毎年恒例となった絵本のクイズには、多くの幼稚園児や小学生がチャンレジ!今年の景品は図書委員が作った、色とりどりのハートのしおりでした!(参考『北欧にならうかわいい切り紙』PHP研究所より)


また、中央のテーブルでは、自由にパウチを使ってオリジナルのしおりを作れるコーナーがあります。家族で楽しむ姿もみられ、スクールフェスティバル期間中、とてもくつろげる空間となっていました!
そして、スクールフェスティバルが終わると・・・
★ SSH「サイエンス・カフェ」&「グローバル・カフェ」の開催
9月17日の放課後、メディアセンターでは第2回「サイエンス・カフェ」がひらかれました。
本校は今年度、文部科学省のSSH校(スーパーサイエンスハイスクール)の指定を受けました。これは、将来的に国際的な科学技術人材を養成することを目的としています。

理系の話と思いきや、講義の冒頭は夏目漱石の話になり、生徒たちもびっくり。漱石が、帰国後に東大で講義(文学評論第1講1903年)した、“説明的Whyではなく、記述的Howが統計科学” という内容で、「詳しくは漱石全集を読んでみて」という椿先生の一言に、内心司書の私は大慌て。
すぐに所蔵を確認してみますが、「夏目漱石文学全集」はあっても、「夏目漱石全集」はありません。生徒たちが興味をもったときに必要な資料を提供するのも司書の仕事。すぐに紹介された論文が掲載されている資料を手配をすることにしました。
▲他校SSH校生徒の研究報告集コーナー
また10月8日の放課後には、夏休みに10日間、日本ユネスコ協会連盟主催の「カンボジア・スタディーツアー」に参加した高校2年生Kさんによる「第1回グローバル・カフェ」が開かれました。前半はカンボジアで遺跡修復の手伝いをしながら関わったカンボジアの大人や子どもたちのとの交流が紹介され、後半は現地で身につけた新聞紙でのバックを、参加した生徒と作るワークショップがおこなわれました。
発表したKさんは「先生になることをめざしていましたが、カンボジアを訪問してみて、世界で大変な思いで暮らしている子どもたちのために働きたいという思いが強くなりました」と、直接途上国の子どもたちとふれあった経験が、将来の夢にも影響をもたらしたことを熱く語っていました。話を聞いていた同世代の生徒にも大いに刺激となったことでしょう。
★ 無料資料の活用
毎月、新着図書を購入しているメディアセンターですが、一方で厳しい財政事情から、授業に活用できるできる無料資料やパンフレット(送料のみ有料の場合もあります)も入手するようにしています。

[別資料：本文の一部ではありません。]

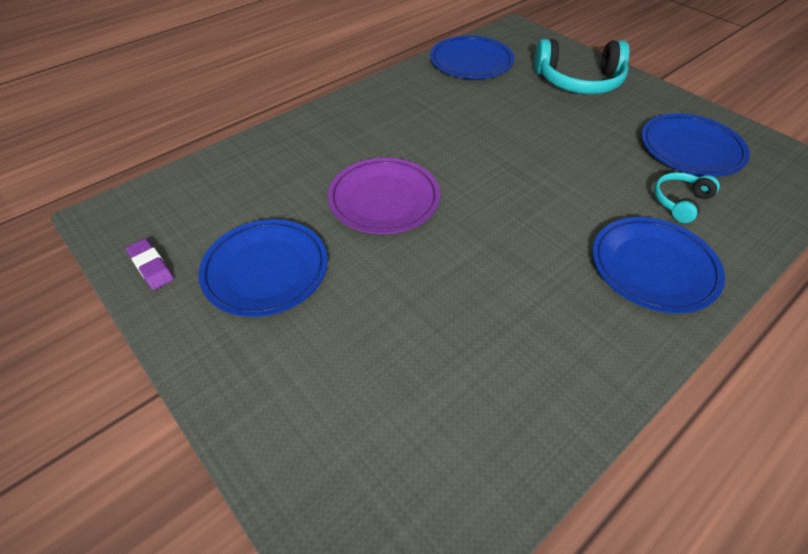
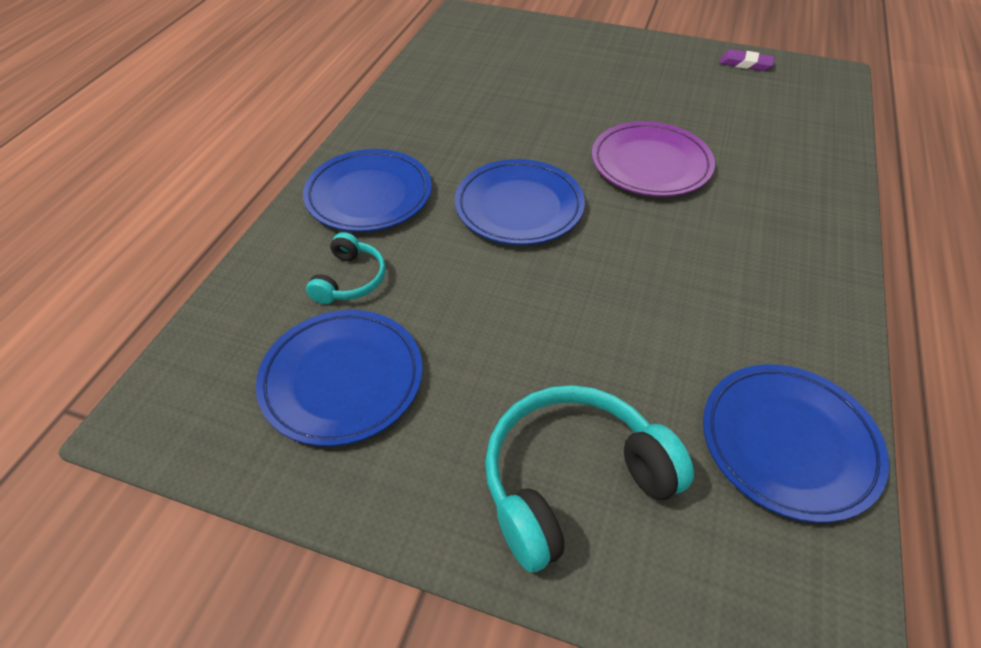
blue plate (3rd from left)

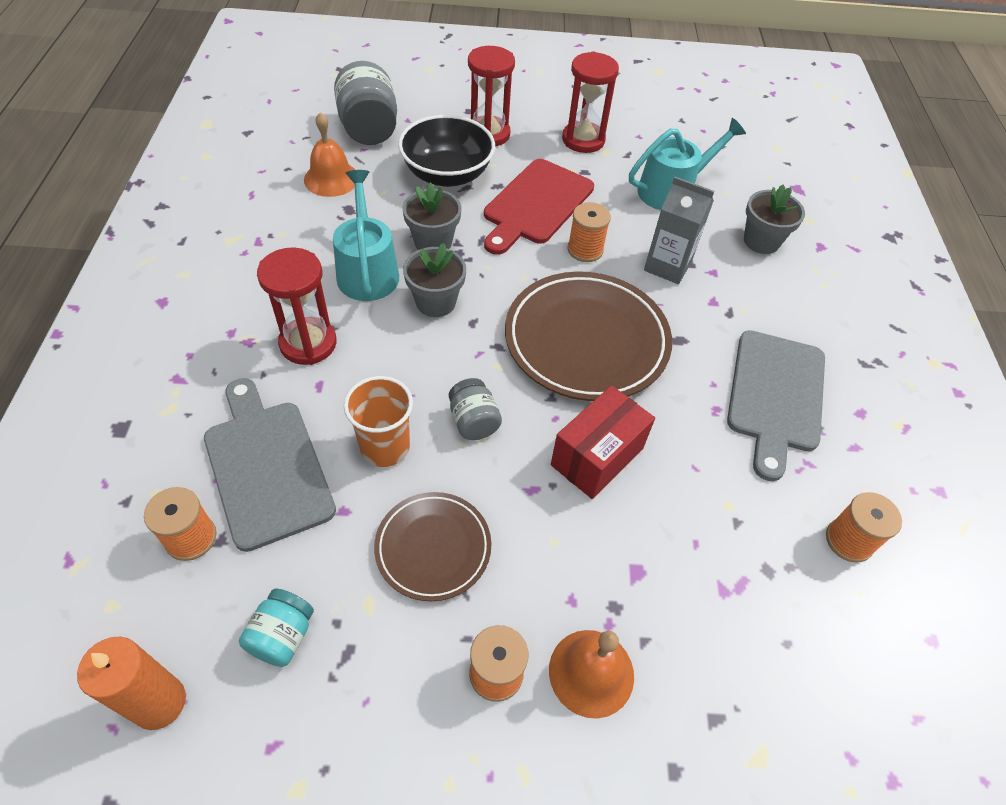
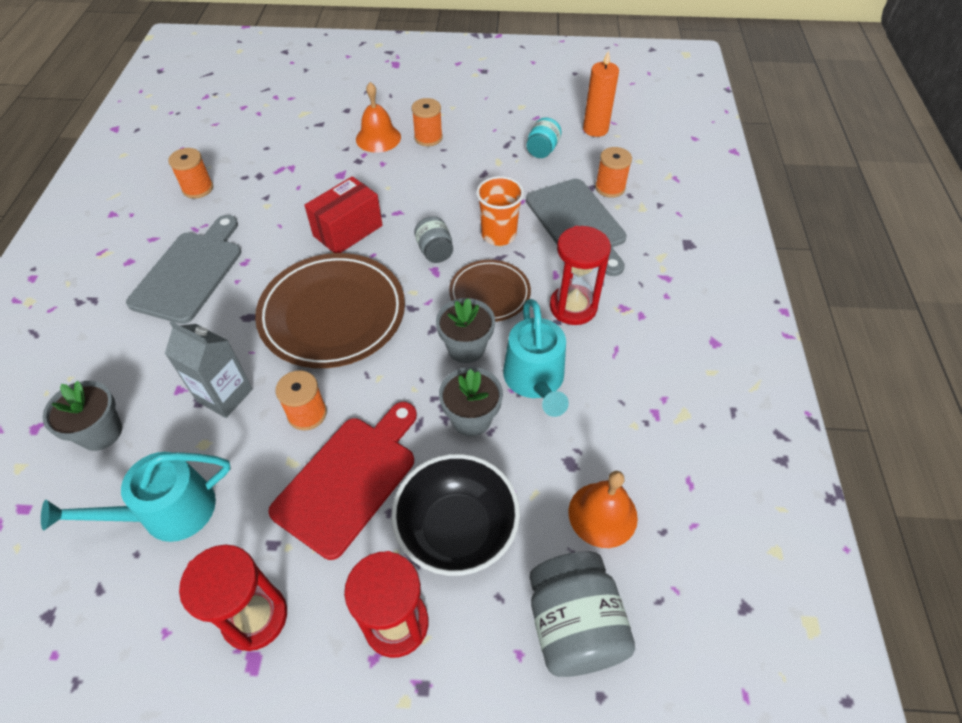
brown plate (2nd from left)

毎年入手しているのは、「世界子供白書」ユニセフ発行、「世界人口白書」国連人口基金発行、「EFAグローバルモニタリングレポート」ユネスコ発行。(画像左)毎年、それぞれが児童労働や女性の教育、母子保健などテーマを特集し、生徒のレポートにも活用されています。 また、この夏は都内の公共施設を訪れた際に、東京について8か国語(日、英、独、仏、西、伊、中、韓)の無料観光パンフレットと地図(右)を発見!英語の授業で生徒が東京についてまとめていたことを思い出し、すべて1部ずつ鞄に詰め込みました。
また、この他にも著作権情報センターや、私的録音補償金管理協会から、「生徒のための著作権教室」「学校教育と著作権」「教師のための著作権講座」など、司書の仕事でも役立てられる無料の資料を確保しています。なかなか最新のデータも得られて、無料資料、冊子は侮れません。
★ 読書の秋へ
毎月館内ではテーマ展示をしていますが、今月は生徒に人気の「近未来&タイムトラベラー小説」特集をしています。
タイムトラベルのムードが漂うように、モノトーンの「時計」画像をたくさんちりばめた展示にしてみました。忙しい秋の行事や部活の合間に、ぜひ生徒には本を読む時間も確保してほしいものです。


★ 思いがけないGood!
昨日、英語科の外国人講師のC先生がメディアセンターを訪れました。直接話をするのは初めてです。図書館での資料の取り寄せ方や、パソコンの貸出利用についての質問でしたが、去り際に「ここの図書館はいいですね、Good!前の勤務校は館内では一切話すことが許されませんでしたが、こんなに自由に話していいのなら、今度英語の授業をメディアセンターでやりたいです!」とのこと。
賑やかな雰囲気が授業の館内利用につながるなんて・・・司書としては少々複雑なGood!でした。